__MATERIAL PROVIDED__:
Segment Open
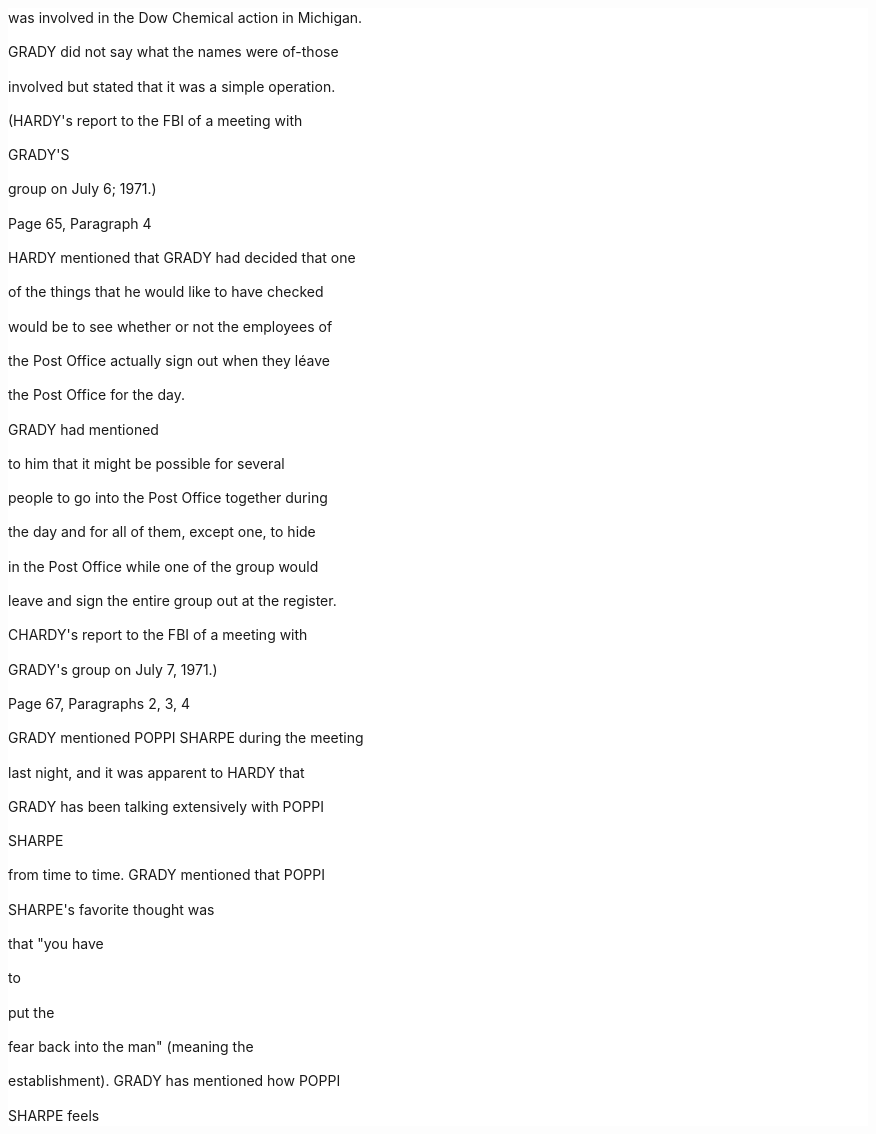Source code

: was involved in the Dow Chemical action in Michigan.

GRADY did not say what the names were of-those

involved but stated that it was a simple operation.

(HARDY's report to the FBI of a meeting with

GRADY'S

group on July 6; 1971.)

Page 65, Paragraph 4

HARDY mentioned that GRADY had decided that one

of the things that he would like to have checked

would be to see whether or not the employees of

the Post Office actually sign out when they léave

the Post Office for the day.

GRADY had mentioned

to him that it might be possible for several

people to go into the Post Office together during

the day and for all of them, except one, to hide

in the Post Office while one of the group would

leave and sign the entire group out at the register.

CHARDY's report to the FBI of a meeting with

GRADY's group on July 7, 1971.)

Page 67, Paragraphs 2, 3, 4

GRADY mentioned POPPI SHARPE during the meeting

last night, and it was apparent to HARDY that

GRADY has been talking extensively with POPPI

SHARPE

from time to time. GRADY mentioned that POPPI

SHARPE's favorite thought was

that "you have

to

put the

fear back into the man" (meaning the

establishment). GRADY has mentioned how POPPI

SHARPE feels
Segment Closed
__JOB ITEM__: List every line of the material that contains the word "report". Matching is case-sensitive.

__EXPECTED ANSWER__:
(HARDY's report to the FBI of a meeting with
CHARDY's report to the FBI of a meeting with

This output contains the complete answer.